Front-end code change data
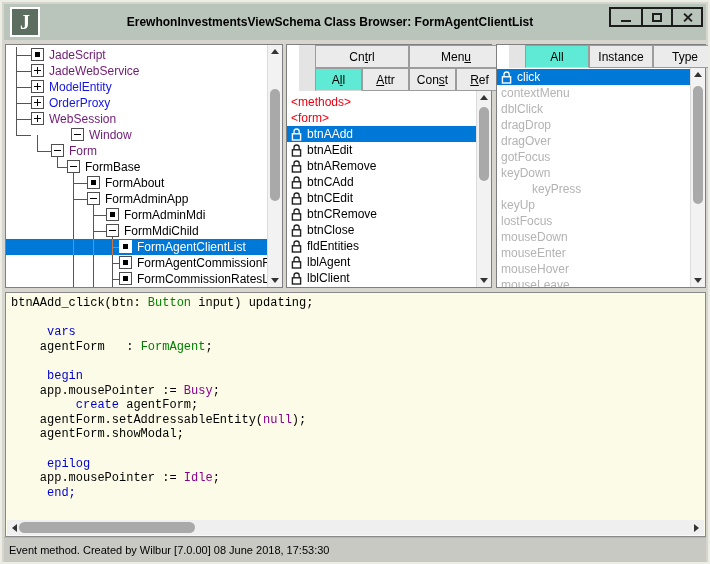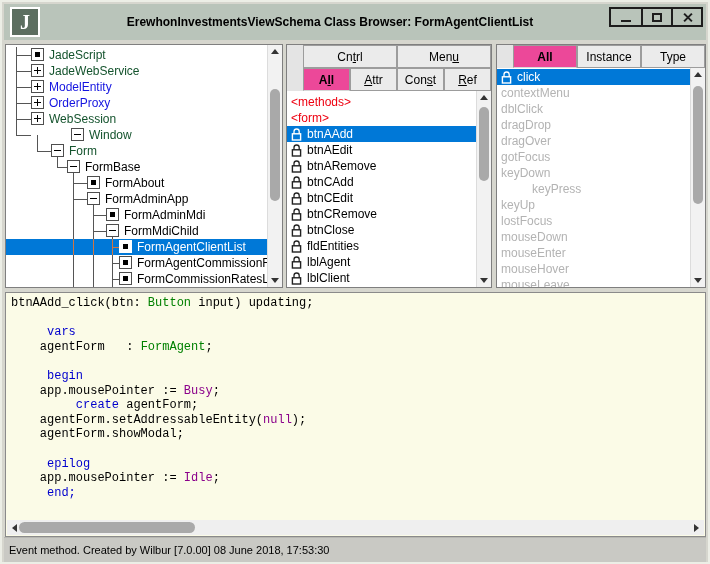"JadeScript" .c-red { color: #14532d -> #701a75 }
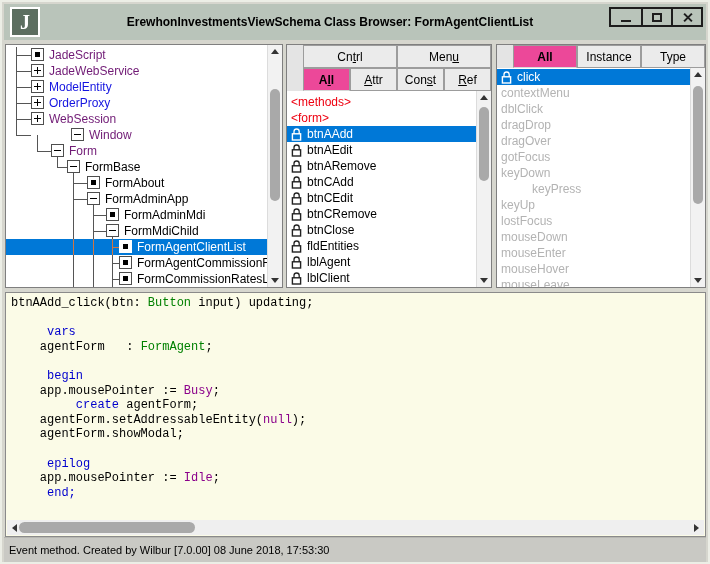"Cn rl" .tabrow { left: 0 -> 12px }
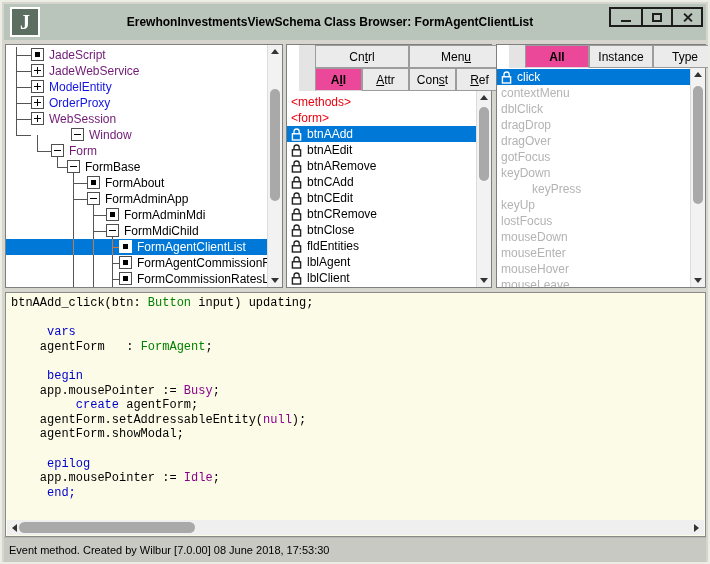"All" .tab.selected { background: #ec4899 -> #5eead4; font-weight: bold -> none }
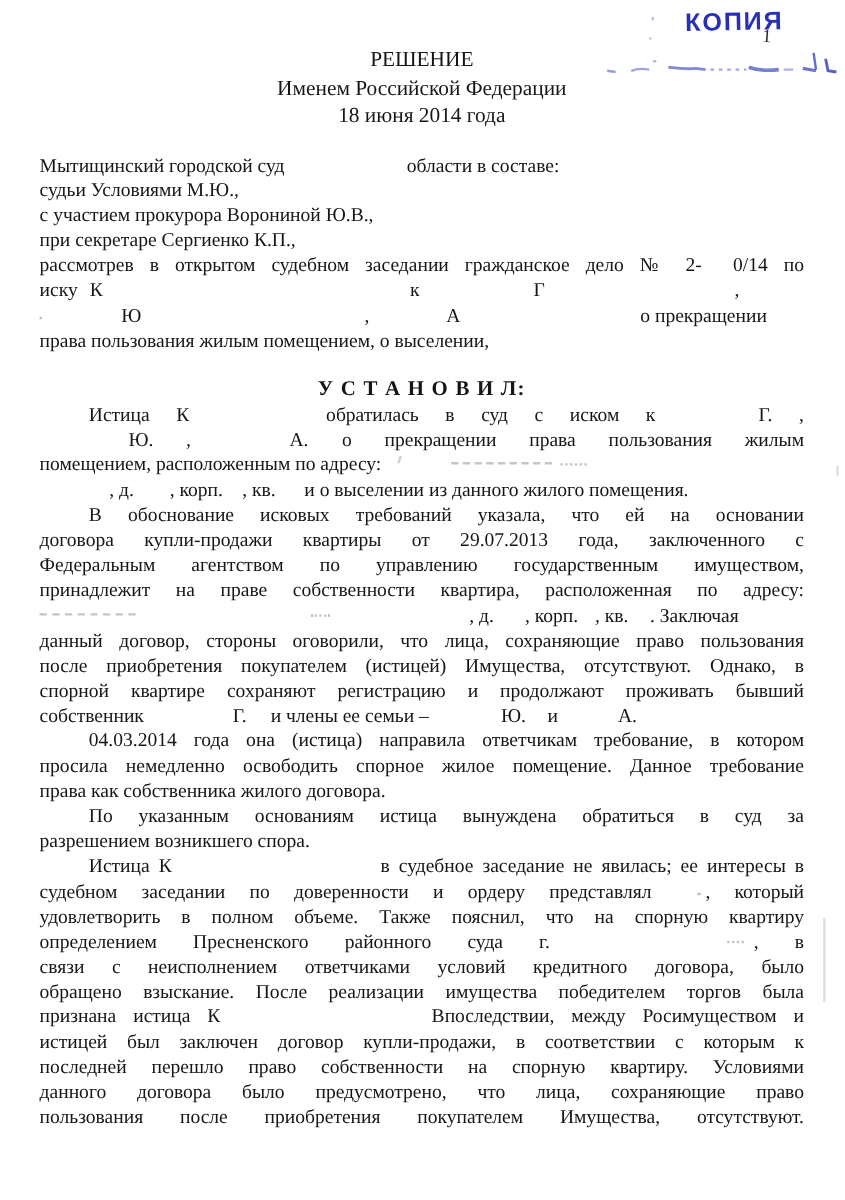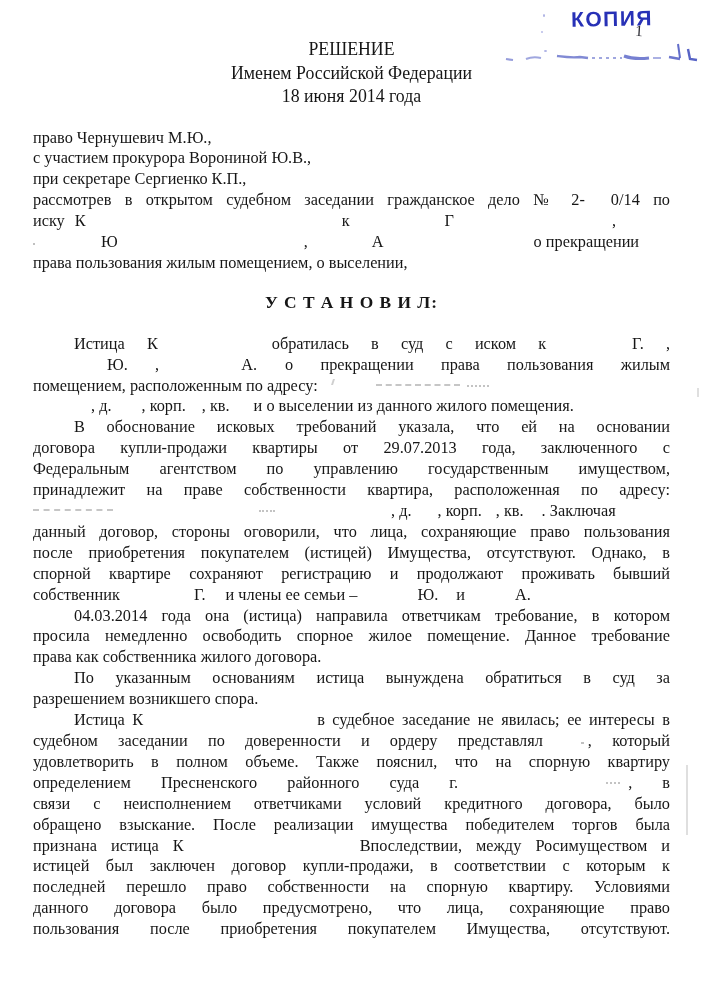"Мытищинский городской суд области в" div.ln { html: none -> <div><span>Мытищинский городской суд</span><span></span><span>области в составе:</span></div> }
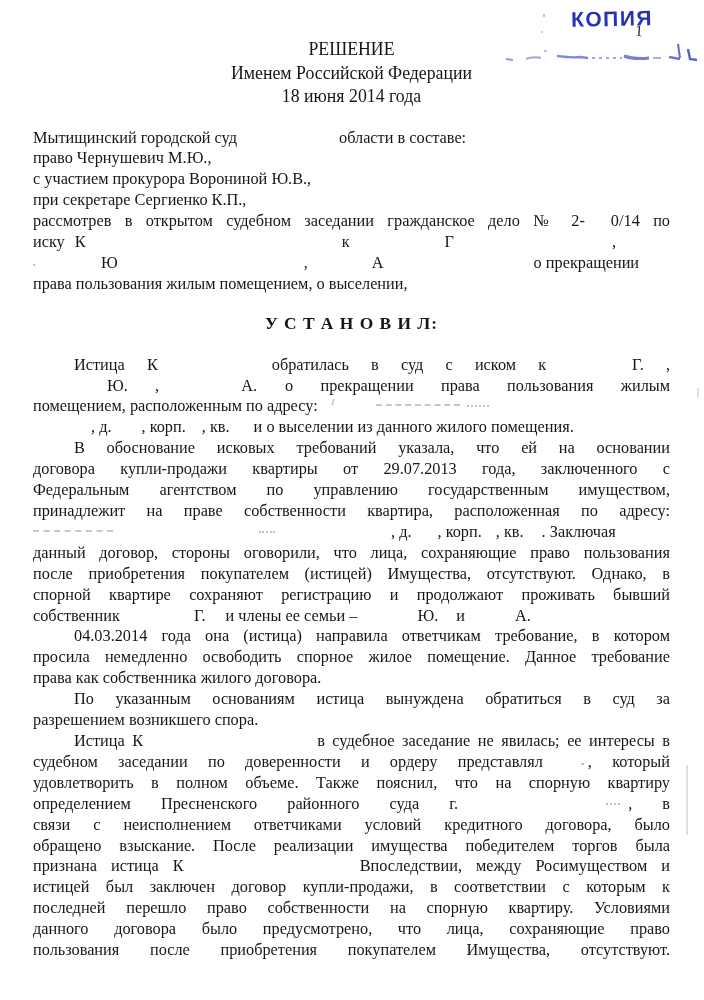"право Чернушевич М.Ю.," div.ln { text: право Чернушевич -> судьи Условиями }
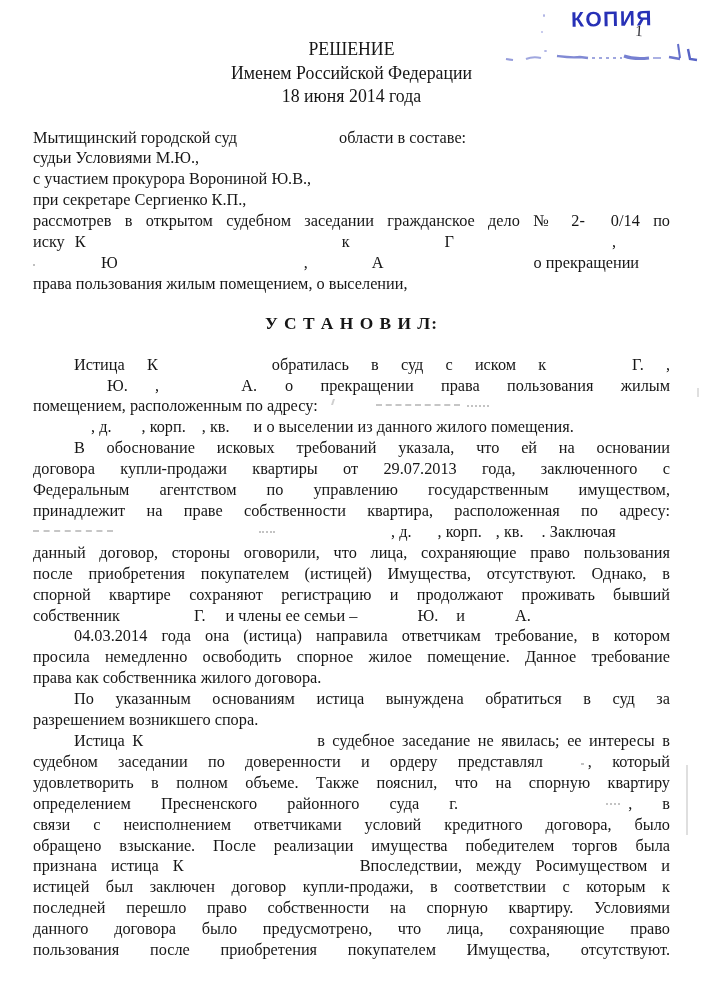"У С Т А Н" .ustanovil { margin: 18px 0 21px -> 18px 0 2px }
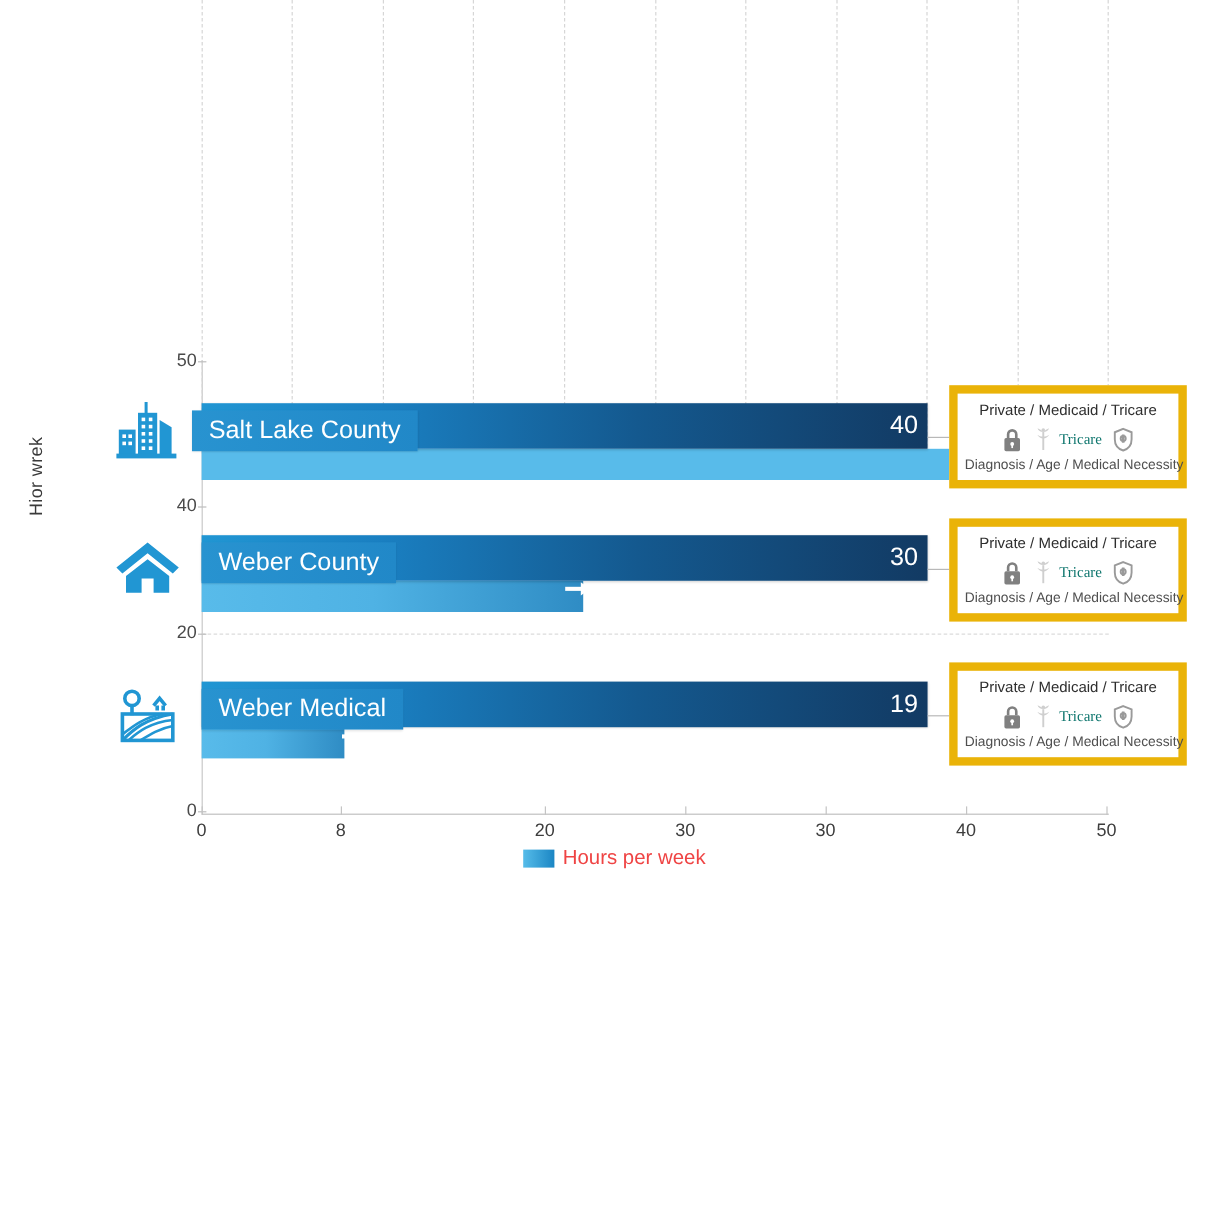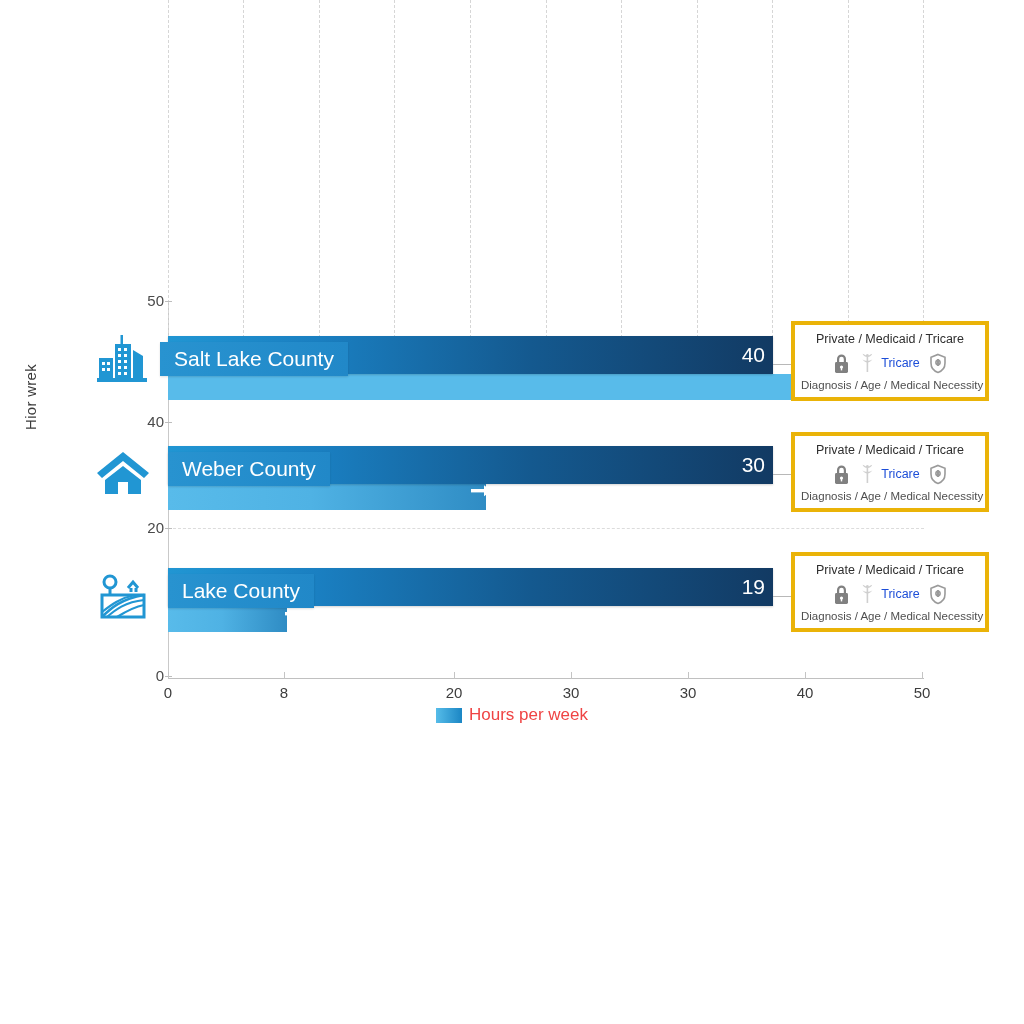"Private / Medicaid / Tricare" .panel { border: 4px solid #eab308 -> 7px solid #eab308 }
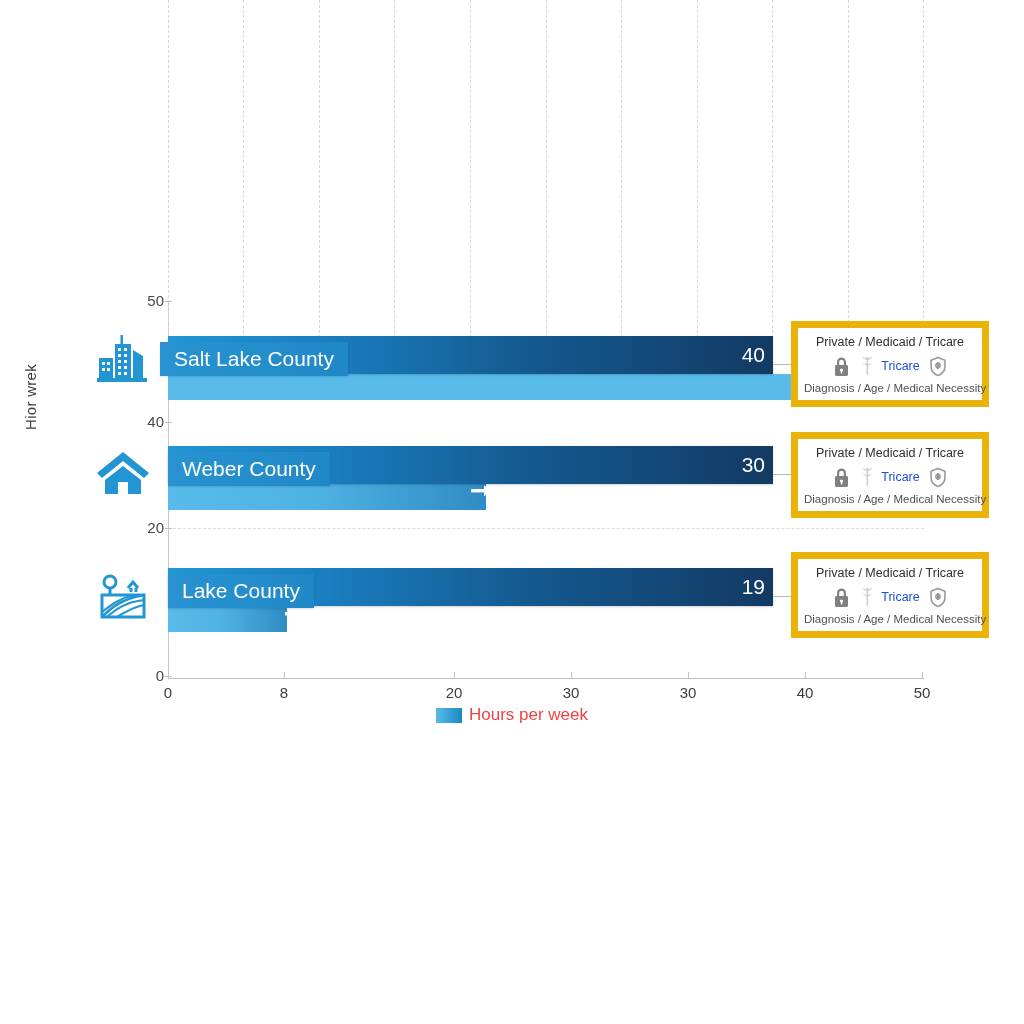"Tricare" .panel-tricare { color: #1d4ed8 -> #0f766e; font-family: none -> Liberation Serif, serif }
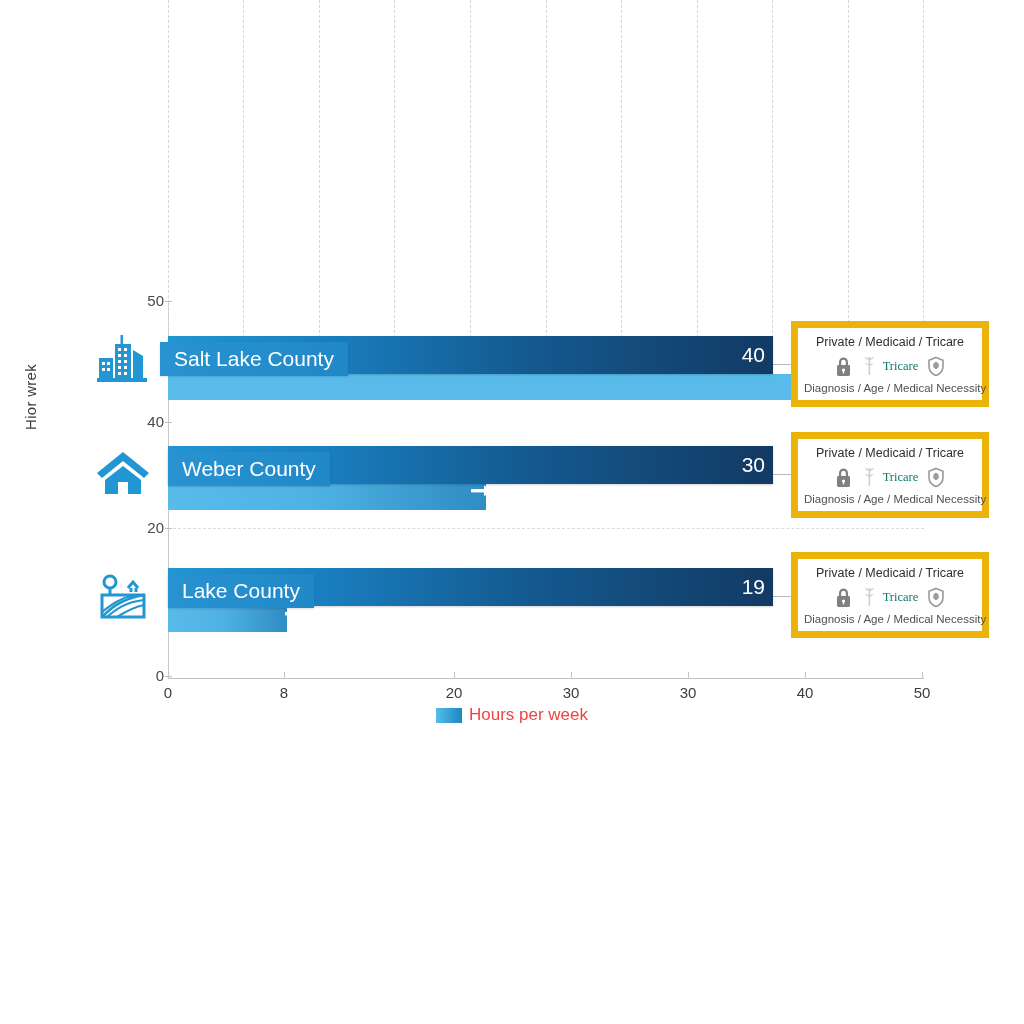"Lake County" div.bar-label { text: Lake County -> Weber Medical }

■ **ABOUT THIS EXERCISE**
From the first record above to the last, output each one exactly and omit the pictures.

■ **ANSWER SECTION**
"JadeScript" .c-red { color: #14532d -> #701a75 }
"Cn rl" .tabrow { left: 0 -> 12px }
"All" .tab.selected { background: #ec4899 -> #5eead4; font-weight: bold -> none }
"Мытищинский городской суд области в" div.ln { html: none -> <div><span>Мытищинский городской суд</span><span></span><span>области в составе:</span></div> }
"право Чернушевич М.Ю.," div.ln { text: право Чернушевич -> судьи Условиями }
"У С Т А Н" .ustanovil { margin: 18px 0 21px -> 18px 0 2px }
"Private / Medicaid / Tricare" .panel { border: 4px solid #eab308 -> 7px solid #eab308 }
"Tricare" .panel-tricare { color: #1d4ed8 -> #0f766e; font-family: none -> Liberation Serif, serif }
"Lake County" div.bar-label { text: Lake County -> Weber Medical }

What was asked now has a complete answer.